In their lives or per kg of carcase. The biggest thing with us it if we steered all our bulls which does come with a bit of work which people can forget we would need another 100 acres of grassland to turn them out on and they would still need feeding to fat
 

cows r us

Member
BASE UK Member
Location
Buckinghamshire
In their lives or per kg of carcase. The biggest thing with us it if we steered all our bulls which does come with a bit of work which people can forget we would need another 100 acres of grassland to turn them out on and they would still need feeding to fat
We only turn the smallest steers back out. The bigger ones we push to get finished earlier.
 

tr250

Member
Location
Northants
Bit earlier than us we start 17th March mainly done by end of April but get a few stragglers in may. I think we would probably have to turn steers out or we would be feeding cattle inside in harvest.
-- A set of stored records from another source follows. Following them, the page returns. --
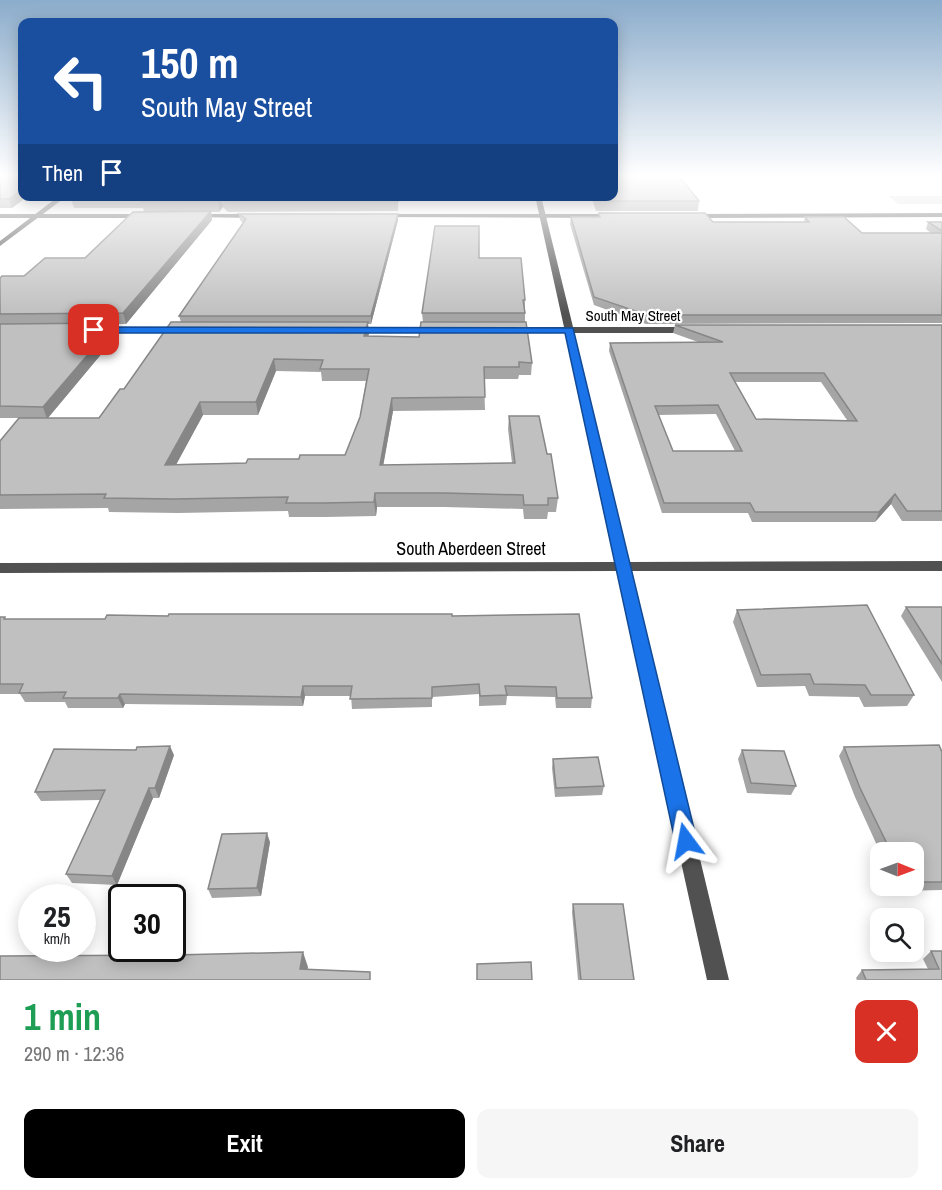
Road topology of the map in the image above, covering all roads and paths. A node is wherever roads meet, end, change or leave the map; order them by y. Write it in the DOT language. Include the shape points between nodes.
graph roads {
  1 [pos="30,222"];
  2 [pos="544,222"];
  3 [pos="0,244"];
  4 [pos="705,329"];
  5 [pos="96,330"];
  6 [pos="191,330"];
  7 [pos="347,330"];
  8 [pos="443,330"];
  9 [pos="502,330"];
  10 [pos="570,330"];
  11 [pos="942,566"];
  12 [pos="624,567"];
  13 [pos="0,568"];
  14 [pos="718,980"];
  1 -- 3 [label="street"];
  2 -- 10 [label="street"];
  4 -- 10 [label="street, South May Street"];
  5 -- 6 [label="street"];
  7 -- 8 [label="street"];
  9 -- 10 [label="street, South May Street"];
  10 -- 12 [label="street"];
  11 -- 12 [label="street, South Aberdeen Street"];
  12 -- 13 [label="street, South Aberdeen Street"];
  12 -- 14 [label="street"];
}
We try and only have a handful of bulls left when we are combining or we get a bit short of tractors as soon as we done harvest we bring some heifers in to Finnish as well then they are gone by lambing time so we can lamb in the sheds turn the sheep out and start calving is the plan
 

Guiggs

Member
Location
Leicestershire
To get a calf from month old to proper weaned and growing at 12 weeks I think you’d struggle to do it below £150? Anyone got thoughts on that?
I worked it out at £120 from 3-4 weeks old to weaning. That didn't include electricity for the water heater or any labour for me.
It was only half an hour- hour each end of the day depending on if they were being bedded up or not.
 
I started out with black hfds and now got bbx fri and lim x fri, my first creep feeders are in the scrap pile and i cant believe how small they are compared to my modern ones. Stock frame/size has grown over the years without really realising it. Im due to start calving from the 11th Jan , only way to keep the cows correct in bag and wean oct/nov is to calve early. Been down the route of keeping back hfrs for cows but usually only get problems , mostly too wild and /or not milky enough.
The dairy breeding won't help the mastitis situation, even the beef cross daughters seem to be of that disposition.
 
I saw a bunch of pure Hereford heifers a couple of month back with month old calves at foot in the market. They’d already got bags like 10 year old cows and tits a calf would struggle to grab in the first day. 🤦🏻‍♂️🤦🏻‍♂️ and that was pure! So imagine what horrors that bull would throw on a dairy 😳😳
There are a lot of very poor bulls of all breeds used on dairy herds.